В иное время Турхильд жила в доме, где его родители поселились сразу после женитьбы. Этот маленький старый дом стоял в сторонке на краю туна в один ряд со скотными дворами, под горою Хестхаммарен на восточной стороне долины. Улав починил дом, проконопатил его хорошенько, но внутри было очень тесно.
Турхильд пошла вместе с ним, вытащила шест, что был у нее вместо засова. Воздух в комнате пахнул ему в лицо, как свежее дыхание; пол был устлан можжевеловыми ветками. Горница была не шире постели, стоявшей у щипцовой стены. В полумраке на ней белели белоснежные овечьи шкуры, на стенах висели венки из цветов, отгонявших мух и прочих насекомых. Перед тем как перебраться на сеновал, она хорошенько прибралась в доме.
Она велела ему сесть на край постели, чтобы снять с него башмаки. Улаву казалось, что сон поднимался с чистого, душистого пола и обволакивал его, будто сладостная теплая волна. Уже засыпая, он сел, а потом опрокинулся на постель и почувствовал, как Турхильд положила его ноги на постель и укрыла его одеялом.
Когда он снова пришел в себя, то увидал в раскрытую дверь, как желтое вечернее солнце освещало выгон перед домом. Возле него стояла Турхильд, протягивая ему чашу, полную теплого парного молока. Он прильнул к чаше и все пил, пил без конца.
– Поспал немножко? – спросила Турхильд, взяла у него из рук пустую чашу и ушла.
У постели стояли его башмаки, мягкие, начищенные до блеска тюленьим жиром. Рядом с ним лежал его будничный кафтан, еще влажный на груди – она смыла с него пятна, а дыру, что была на кафтане, когда он снимал его, она залатала.

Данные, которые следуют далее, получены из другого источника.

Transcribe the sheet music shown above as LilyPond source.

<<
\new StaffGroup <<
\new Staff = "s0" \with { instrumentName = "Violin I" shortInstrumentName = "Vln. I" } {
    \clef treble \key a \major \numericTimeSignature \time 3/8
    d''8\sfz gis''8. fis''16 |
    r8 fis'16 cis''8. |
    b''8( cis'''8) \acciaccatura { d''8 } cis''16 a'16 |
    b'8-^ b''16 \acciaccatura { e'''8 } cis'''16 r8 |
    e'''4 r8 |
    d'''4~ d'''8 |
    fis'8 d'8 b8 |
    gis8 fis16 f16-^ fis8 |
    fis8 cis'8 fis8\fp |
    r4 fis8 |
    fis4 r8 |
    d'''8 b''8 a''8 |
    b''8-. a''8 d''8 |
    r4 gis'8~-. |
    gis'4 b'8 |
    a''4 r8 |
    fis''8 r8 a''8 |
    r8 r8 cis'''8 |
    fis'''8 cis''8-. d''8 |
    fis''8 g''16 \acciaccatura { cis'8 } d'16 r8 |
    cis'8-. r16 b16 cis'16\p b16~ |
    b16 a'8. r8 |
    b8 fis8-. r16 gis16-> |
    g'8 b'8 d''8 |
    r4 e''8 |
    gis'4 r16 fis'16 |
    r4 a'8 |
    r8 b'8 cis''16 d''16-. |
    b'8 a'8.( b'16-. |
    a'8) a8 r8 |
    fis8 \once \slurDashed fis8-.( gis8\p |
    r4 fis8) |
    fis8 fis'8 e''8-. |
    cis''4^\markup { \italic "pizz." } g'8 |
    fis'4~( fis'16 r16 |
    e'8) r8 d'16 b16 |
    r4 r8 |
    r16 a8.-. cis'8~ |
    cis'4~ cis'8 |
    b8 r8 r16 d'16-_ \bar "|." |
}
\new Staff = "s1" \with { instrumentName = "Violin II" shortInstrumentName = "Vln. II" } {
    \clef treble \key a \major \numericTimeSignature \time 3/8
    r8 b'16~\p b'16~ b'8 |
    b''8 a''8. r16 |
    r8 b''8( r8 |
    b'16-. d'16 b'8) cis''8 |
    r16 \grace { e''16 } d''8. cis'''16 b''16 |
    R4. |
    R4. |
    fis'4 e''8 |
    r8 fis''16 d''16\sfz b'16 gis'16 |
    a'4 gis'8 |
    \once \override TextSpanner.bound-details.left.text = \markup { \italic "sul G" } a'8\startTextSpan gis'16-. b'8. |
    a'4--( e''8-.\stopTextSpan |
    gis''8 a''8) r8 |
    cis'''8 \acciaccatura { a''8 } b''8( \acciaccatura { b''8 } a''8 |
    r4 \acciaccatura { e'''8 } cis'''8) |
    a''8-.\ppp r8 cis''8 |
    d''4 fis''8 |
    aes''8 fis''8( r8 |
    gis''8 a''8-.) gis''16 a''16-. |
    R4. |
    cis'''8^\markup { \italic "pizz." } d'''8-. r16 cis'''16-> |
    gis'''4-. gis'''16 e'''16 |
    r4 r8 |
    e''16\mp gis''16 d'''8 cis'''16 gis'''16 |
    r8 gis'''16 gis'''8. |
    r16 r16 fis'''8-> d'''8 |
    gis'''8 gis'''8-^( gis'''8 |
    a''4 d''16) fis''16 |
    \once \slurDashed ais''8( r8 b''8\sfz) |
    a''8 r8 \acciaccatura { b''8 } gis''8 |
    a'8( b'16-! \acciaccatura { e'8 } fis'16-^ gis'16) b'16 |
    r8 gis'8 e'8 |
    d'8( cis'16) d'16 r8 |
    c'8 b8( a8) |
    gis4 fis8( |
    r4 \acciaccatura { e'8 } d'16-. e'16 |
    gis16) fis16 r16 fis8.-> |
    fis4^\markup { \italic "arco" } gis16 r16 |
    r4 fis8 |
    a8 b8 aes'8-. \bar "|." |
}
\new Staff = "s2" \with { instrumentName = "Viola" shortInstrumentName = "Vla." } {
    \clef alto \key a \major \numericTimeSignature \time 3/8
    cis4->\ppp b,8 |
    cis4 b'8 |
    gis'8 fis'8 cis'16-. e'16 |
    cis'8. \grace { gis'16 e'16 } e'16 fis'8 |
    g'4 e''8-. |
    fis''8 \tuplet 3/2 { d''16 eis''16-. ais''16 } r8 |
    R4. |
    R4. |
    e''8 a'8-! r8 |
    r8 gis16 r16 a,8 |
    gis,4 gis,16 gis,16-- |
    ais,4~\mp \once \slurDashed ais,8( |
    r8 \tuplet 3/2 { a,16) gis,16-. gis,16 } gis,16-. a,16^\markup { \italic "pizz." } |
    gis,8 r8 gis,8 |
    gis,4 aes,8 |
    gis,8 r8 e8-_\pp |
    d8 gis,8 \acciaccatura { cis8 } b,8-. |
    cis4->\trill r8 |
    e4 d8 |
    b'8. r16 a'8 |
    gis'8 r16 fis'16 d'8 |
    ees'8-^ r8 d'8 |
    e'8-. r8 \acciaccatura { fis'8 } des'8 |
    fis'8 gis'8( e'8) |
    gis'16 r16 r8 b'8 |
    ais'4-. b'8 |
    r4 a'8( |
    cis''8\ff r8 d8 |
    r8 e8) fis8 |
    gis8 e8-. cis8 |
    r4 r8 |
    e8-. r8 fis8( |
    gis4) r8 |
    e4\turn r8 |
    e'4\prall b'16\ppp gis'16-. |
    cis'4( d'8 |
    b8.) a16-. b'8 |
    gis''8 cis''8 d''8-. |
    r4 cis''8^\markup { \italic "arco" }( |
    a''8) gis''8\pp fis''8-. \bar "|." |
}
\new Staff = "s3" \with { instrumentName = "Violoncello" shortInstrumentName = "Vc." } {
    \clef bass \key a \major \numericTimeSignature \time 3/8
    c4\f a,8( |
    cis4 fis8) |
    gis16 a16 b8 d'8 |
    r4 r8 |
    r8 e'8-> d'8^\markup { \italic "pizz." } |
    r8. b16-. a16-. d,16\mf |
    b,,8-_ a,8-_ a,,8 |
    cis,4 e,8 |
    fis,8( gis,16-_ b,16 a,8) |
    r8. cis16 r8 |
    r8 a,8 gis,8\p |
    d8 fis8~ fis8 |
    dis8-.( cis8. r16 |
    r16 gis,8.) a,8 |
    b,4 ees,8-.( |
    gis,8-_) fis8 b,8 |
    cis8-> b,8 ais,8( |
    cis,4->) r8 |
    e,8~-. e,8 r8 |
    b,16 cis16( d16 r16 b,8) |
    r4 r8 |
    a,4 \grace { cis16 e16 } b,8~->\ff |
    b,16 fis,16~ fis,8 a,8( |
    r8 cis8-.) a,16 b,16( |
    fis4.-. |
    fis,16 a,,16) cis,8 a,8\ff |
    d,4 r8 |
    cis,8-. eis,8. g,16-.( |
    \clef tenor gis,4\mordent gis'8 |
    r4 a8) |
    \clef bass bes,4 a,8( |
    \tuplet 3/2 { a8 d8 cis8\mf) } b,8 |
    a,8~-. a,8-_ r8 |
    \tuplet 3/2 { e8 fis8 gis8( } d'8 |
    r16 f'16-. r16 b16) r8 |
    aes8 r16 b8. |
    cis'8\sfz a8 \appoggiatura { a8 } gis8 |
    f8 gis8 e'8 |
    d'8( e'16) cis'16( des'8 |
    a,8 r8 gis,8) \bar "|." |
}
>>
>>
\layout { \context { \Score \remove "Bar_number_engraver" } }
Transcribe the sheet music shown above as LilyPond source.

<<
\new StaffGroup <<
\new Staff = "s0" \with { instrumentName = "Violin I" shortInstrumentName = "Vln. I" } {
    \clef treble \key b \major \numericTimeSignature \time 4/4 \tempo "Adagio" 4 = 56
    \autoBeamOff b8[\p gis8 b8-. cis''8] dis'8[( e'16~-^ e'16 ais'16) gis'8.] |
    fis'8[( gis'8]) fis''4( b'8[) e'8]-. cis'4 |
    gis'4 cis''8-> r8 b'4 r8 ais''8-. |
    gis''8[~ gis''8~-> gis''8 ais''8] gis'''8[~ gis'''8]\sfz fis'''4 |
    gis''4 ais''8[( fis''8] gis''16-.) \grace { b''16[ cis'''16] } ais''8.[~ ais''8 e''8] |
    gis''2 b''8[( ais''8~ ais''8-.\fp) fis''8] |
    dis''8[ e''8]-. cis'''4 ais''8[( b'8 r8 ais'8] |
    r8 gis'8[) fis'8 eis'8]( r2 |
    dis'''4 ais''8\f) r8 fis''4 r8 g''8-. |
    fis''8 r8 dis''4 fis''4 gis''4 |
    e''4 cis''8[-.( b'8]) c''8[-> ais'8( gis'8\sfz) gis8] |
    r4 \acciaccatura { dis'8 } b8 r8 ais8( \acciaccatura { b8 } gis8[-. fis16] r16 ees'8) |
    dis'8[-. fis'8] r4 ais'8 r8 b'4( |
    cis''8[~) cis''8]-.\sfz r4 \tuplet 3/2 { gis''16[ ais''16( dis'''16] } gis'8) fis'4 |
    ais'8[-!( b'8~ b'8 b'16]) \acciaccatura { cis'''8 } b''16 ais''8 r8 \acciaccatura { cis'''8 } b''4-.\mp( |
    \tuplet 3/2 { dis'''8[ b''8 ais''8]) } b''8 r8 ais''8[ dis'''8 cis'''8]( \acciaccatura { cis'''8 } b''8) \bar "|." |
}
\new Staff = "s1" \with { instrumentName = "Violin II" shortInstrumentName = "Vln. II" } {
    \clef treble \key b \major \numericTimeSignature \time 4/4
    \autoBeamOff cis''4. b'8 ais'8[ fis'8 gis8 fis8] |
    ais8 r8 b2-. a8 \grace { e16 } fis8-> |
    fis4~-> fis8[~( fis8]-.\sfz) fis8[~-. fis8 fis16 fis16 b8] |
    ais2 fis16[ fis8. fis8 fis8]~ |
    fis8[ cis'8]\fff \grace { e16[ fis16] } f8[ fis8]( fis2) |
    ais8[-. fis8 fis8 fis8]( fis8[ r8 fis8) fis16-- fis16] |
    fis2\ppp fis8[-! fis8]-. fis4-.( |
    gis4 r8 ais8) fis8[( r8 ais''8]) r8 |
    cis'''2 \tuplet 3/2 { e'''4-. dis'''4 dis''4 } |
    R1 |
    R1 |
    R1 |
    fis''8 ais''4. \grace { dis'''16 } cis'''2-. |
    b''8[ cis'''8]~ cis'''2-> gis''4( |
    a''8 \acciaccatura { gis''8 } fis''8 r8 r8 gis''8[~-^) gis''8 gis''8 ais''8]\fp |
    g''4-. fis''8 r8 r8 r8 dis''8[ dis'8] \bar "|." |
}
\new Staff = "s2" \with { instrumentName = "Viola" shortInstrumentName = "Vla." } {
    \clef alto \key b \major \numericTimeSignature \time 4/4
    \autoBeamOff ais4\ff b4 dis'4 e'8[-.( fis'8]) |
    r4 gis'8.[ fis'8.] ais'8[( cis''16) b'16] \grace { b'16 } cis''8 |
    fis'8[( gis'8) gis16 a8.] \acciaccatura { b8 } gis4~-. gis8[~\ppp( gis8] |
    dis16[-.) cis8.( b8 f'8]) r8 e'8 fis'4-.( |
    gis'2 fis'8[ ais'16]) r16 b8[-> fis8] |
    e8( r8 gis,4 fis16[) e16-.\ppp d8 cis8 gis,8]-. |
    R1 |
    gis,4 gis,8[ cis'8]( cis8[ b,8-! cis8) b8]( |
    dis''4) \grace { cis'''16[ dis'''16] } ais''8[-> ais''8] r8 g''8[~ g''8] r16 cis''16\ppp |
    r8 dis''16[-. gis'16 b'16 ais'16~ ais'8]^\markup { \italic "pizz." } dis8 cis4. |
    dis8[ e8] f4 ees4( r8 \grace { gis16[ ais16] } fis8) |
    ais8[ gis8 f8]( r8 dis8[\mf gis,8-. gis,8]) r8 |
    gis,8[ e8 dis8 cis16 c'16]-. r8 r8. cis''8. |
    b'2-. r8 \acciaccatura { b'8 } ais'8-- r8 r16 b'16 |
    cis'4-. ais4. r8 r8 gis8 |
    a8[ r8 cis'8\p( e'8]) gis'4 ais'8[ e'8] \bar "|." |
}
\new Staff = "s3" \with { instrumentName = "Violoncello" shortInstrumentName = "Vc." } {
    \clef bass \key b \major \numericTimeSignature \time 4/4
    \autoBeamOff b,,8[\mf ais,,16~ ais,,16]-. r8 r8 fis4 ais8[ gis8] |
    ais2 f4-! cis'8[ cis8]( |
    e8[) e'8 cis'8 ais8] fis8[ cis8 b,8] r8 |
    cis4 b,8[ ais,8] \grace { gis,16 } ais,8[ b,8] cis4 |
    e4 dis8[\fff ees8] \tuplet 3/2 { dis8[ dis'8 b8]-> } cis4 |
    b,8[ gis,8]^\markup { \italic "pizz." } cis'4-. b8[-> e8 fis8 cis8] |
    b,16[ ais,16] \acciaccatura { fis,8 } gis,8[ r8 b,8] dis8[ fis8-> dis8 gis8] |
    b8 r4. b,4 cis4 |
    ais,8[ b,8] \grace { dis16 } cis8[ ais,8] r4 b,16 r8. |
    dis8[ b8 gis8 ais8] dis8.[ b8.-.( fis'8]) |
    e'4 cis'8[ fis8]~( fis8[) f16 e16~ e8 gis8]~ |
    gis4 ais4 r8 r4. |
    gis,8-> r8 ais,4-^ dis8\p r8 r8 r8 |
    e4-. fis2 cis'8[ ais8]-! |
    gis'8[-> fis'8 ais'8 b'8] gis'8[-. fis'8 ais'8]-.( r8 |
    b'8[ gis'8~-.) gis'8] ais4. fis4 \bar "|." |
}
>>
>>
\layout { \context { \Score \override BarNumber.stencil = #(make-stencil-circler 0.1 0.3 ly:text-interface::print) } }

Так уже повелось, что он в это лето стал все чаще приходить в домик к Турхильд отсыпаться после бессонной ночи. И каждый раз после того, как ему удавалось хорошо отдохнуть, он чувствовал, как тяжело ему снова бодрствовать всю ночь; он словно изголодался по сну и не мог им насытиться. «Да ведь я недосыпал многие годы», – думал он.
Турхильд приходила его будить и приносила ему поесть. Если он, укладываясь в постель, снимал с себя мокрую одежду, то к утру она была высушена, а все дыры зачинены. Улав просил ее не брать на себя чужую работу, ведь об этом должна была заботиться Лив, хотя она редко делала это. Турхильд, мол, и без того приходится нелегко. Девушка в ответ улыбнулась и покачала головой.
И тут в нем поднялось желание овладеть ею, хоть раз в жизни почувствовать, что значит держать в объятиях здоровую женщину и не бояться дать волю страсти. Но ему казалось, что он на самом деле никогда по-настоящему не желал этого. В то утро, когда он протянул руку и схватил ее, он ждал, что она оттолкнет его, а может, рассердится. Но она покорно прильнула к нему, даже не вздохнув.
Осень и зиму он будто ходил по дну моря и черного тумана. Он опротивел сам себе, а иногда и она становилась ему противна, и выбраться из этой трясины он не мог. Вот она переберется в дом вместе с ребятишками, и все кончится само собой, утешал он себя. Но не тут-то было.
С раннего утра до позднего вечера он был с Ингунн. Из дому он ушел лишь один-единственный раз на неделю во время охоты на молодых тюленей. Теперь, когда он изменил жене, прежняя горечь, которую он питал к ней, представлялась ему дьявольским искушением, которому он уступил. Ингунн, Ингунн, голубка моя, как я мог обмануть тебя, когда ты лежишь здесь, терпеливая, добрая и беспомощная, как зверь с перебитым хребтом! Вот чем кончилась наша любовь, не думал я, что изменю тебе.
Каждую ночь, закутав ее в одеяло и овечьи шкуры, он носил ее на руках, как ребенка, чтобы хоть немного дать отдохнуть ей от лежания в постели. Чем больше он уставал, мерз, недосыпал, тем легче становилось у него на душе.